Check & test drive the van:
  • Bodywork - for dents, rust or any paint bubbles or repair work that may have been from an accident. Particularly on the sills, wheel arches, seams, door bottoms and suspension mountings. Check the colour and texture of the paintwork match all over and the front end for excessive stone chips in the paintwork.
  • Interior - Check wear of seats, seat belts work correctly floor mats and damage to dash.
  • Tyres - check the tyres are road legal. While 1.6mm across the middle three quarters of the wheel is the legal minimum, 3mm is a safer level for the tyre tread to be at. If tyres are wearing on the inner or outer edge, could mean the tracking is out, or part of the steering or suspension is worn. And don't forget to check the spare tyre!

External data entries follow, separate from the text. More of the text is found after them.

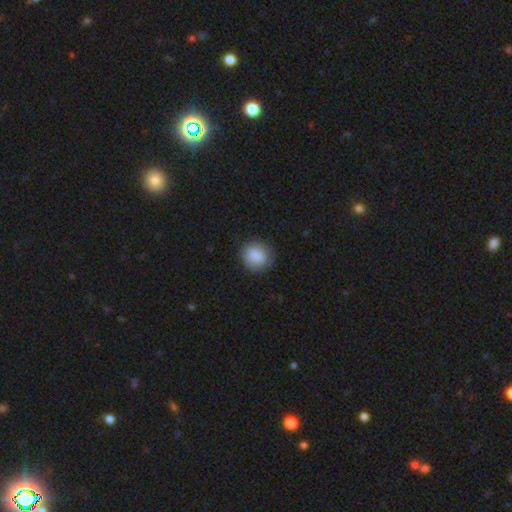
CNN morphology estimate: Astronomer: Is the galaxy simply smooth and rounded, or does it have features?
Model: smooth — 85%.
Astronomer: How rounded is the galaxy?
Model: round — 75%.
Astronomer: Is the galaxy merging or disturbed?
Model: none — 80%.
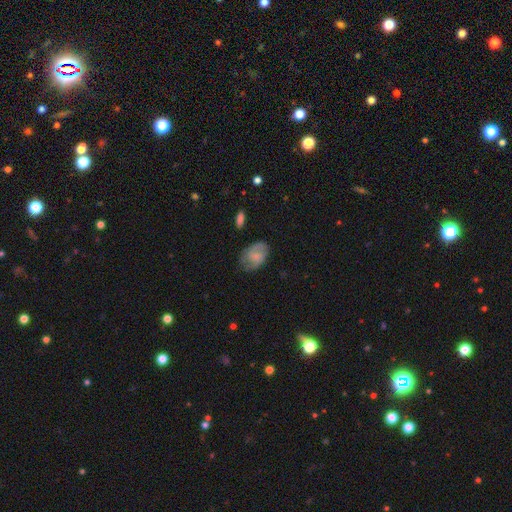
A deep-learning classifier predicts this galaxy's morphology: Overall: smooth (53%; featured or disk 39%). How rounded: in between (83%). Merging: none (64%; minor disturbance 25%).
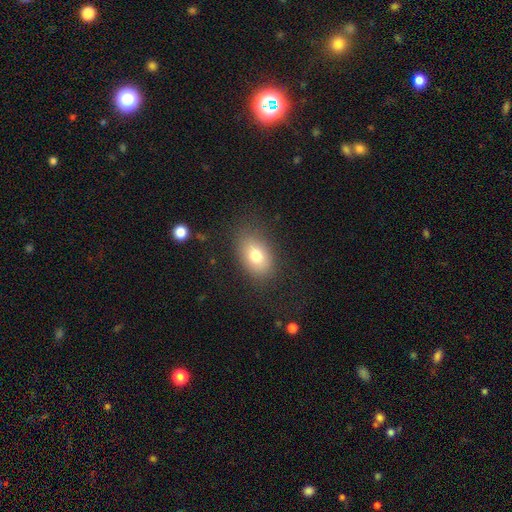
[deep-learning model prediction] Smooth or featured? Predicted: smooth (p=0.77). How rounded? Predicted: in between (p=0.85). Merging? Predicted: none (p=0.82).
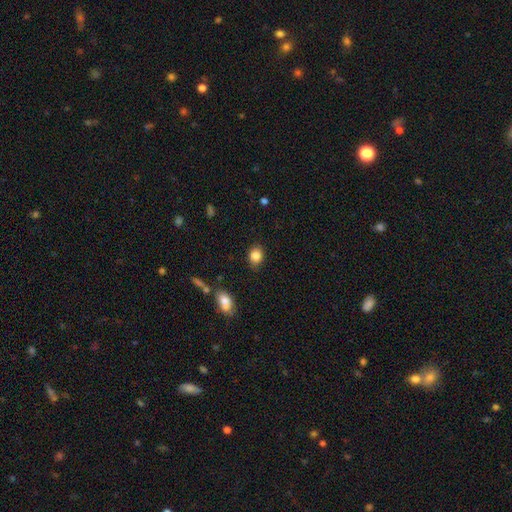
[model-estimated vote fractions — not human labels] Smooth or featured? Predicted: smooth (p=0.85). How rounded? Predicted: in between (p=0.50). Merging? Predicted: none (p=0.83).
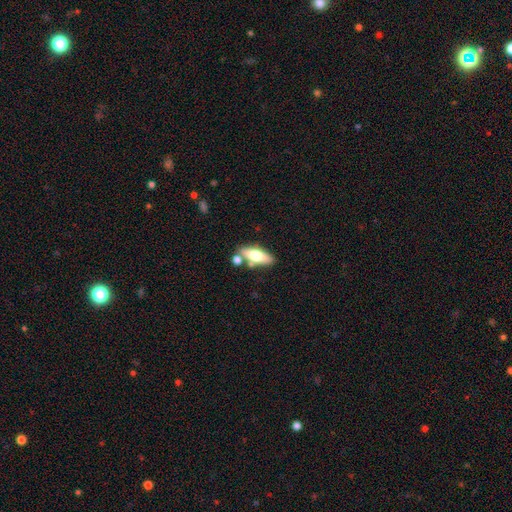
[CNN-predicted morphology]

  • Engine - the oil and anti-freeze levels will give you a clue as to how well the van has been maintained to date. Check under the engine for oil leaks. Look for damaged hoses and frayed drive belts. They may not be expensive to fix, but the condition of the engine can reveal the degree of care and attention the van has had. Before the van is warmed up, look at the colour of the water in the radiator. The greeny tinge of anti-freeze is fine, but oily traces or a low water level could signal leaks or, even worse, a blown cylinder head gasket. Start the engine from cold, making sure it starts ok and let the engine run to normal working temperature and the heater blows hot air out inside the cabin. Listen for tappit noise or rattles and any smoke from the exhaust Rev the engine a couple of times to clear and then check. 

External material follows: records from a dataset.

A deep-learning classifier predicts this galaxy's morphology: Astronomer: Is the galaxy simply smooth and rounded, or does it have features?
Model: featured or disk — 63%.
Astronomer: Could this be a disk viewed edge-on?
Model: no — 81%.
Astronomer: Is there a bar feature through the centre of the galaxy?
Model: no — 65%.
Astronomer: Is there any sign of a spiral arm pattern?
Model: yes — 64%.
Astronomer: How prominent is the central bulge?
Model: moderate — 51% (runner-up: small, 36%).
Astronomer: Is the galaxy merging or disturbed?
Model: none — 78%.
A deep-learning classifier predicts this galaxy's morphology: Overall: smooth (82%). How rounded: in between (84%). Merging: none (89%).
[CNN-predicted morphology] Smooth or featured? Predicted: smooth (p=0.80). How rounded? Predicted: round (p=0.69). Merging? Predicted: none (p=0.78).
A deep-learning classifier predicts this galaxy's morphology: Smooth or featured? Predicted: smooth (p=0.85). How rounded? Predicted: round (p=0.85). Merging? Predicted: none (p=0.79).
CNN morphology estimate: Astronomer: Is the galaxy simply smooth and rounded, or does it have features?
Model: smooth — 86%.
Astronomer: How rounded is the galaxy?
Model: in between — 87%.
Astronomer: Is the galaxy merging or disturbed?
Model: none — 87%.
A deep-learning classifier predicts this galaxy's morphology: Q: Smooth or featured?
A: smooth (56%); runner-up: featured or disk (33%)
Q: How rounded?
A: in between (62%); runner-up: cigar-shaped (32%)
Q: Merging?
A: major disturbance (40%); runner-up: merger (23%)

  • Brakes - perform an emergency stop on a quiet road to ensure they are in full working order. Stopping in a straight line and no grinding noise or juddering.
  • Gearbox & Clutch - check how smooth the gear changes are.

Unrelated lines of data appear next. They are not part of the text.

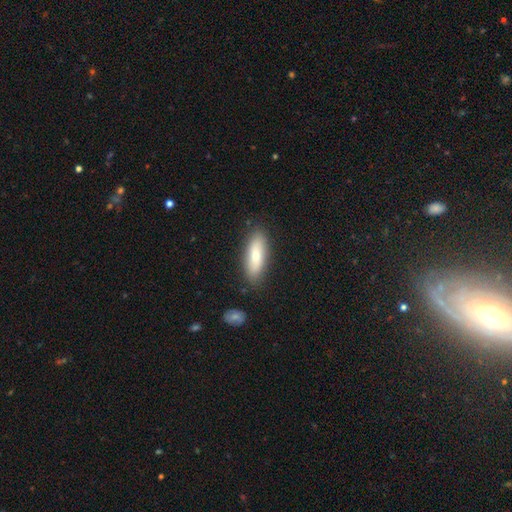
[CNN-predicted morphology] A smooth galaxy with no disk features (70%) that is in between round and cigar-shaped (66%). Merging: none (84%).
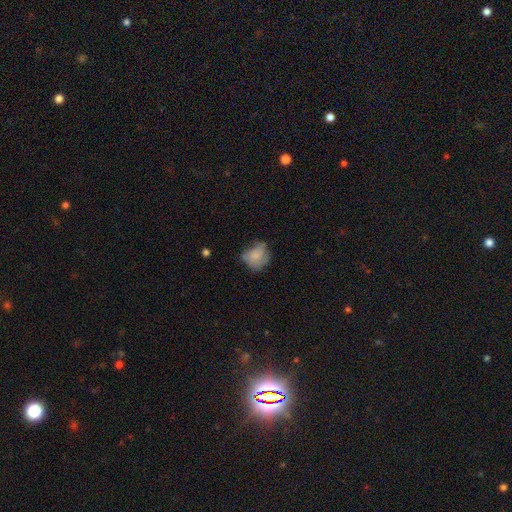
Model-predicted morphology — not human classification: smooth 66%, featured or disk 25%, star or artifact 9%. Down the decision tree: how rounded — round (65%); merging — none (46%).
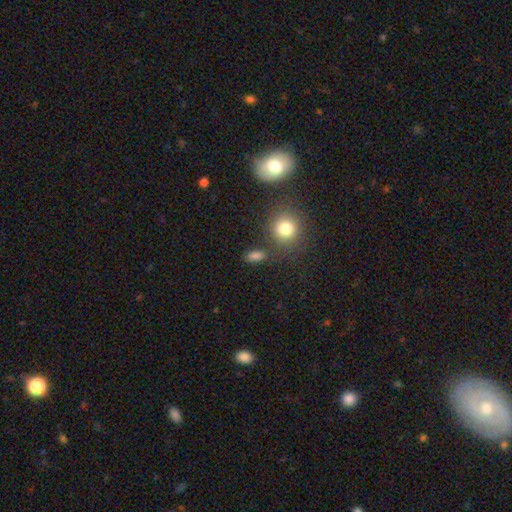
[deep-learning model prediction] Morphology: type=smooth (76%); roundness=in between (66%); merging=none (74%).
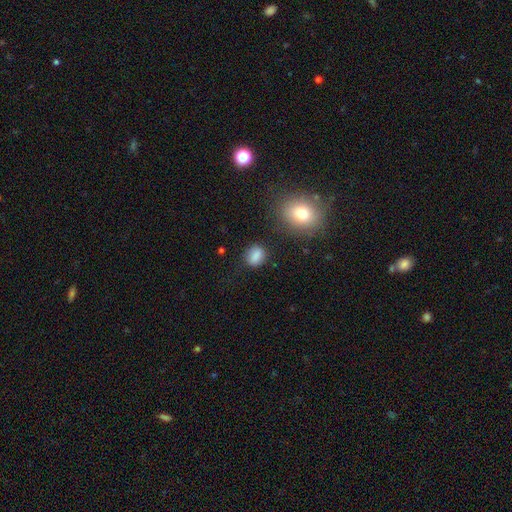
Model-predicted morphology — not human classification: Q: Smooth or featured?
A: smooth (83%); runner-up: star or artifact (10%)
Q: How rounded?
A: in between (50%); runner-up: round (48%)
Q: Merging?
A: none (78%); runner-up: minor disturbance (14%)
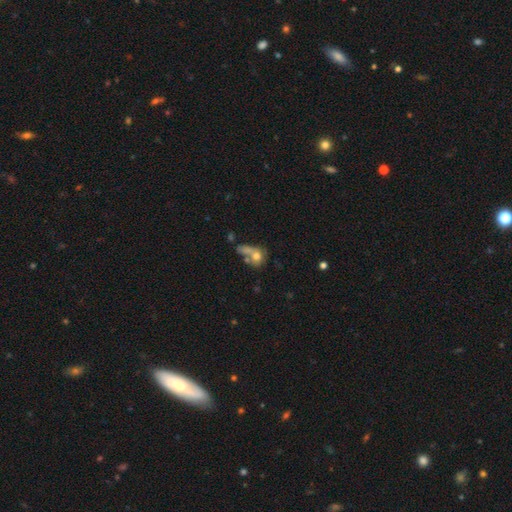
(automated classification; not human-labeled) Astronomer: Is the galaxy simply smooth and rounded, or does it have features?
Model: smooth — 64%.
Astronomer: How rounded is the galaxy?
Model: round — 50% (runner-up: in between, 45%).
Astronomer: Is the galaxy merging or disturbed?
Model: merger — 44% (runner-up: none, 25%).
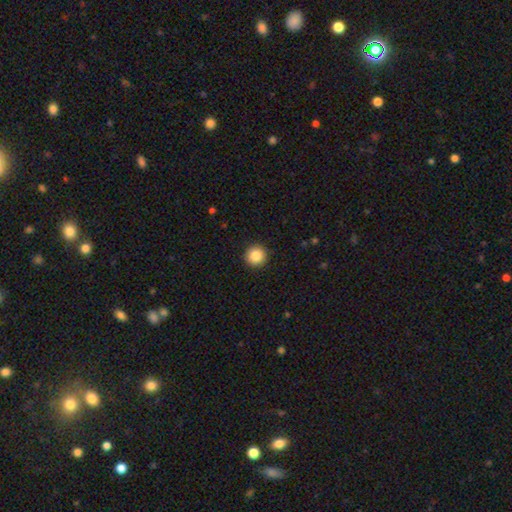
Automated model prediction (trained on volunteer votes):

  • Lights & Electrics - check all lights are working correctly, heater, wipers, electric windows, mirrors, alarm, door locks.
  • Dash warning lights - (ABS, AIR BAG, ENGINE MANAGEMENT) come on and go out after self test.  
There's a lot to remember - so why not take a checklist with you? If any of the above are not in order then you have grounds to query the van, consider other options or negotiate for a discount to put things right. These are all bargaining points that could save you money.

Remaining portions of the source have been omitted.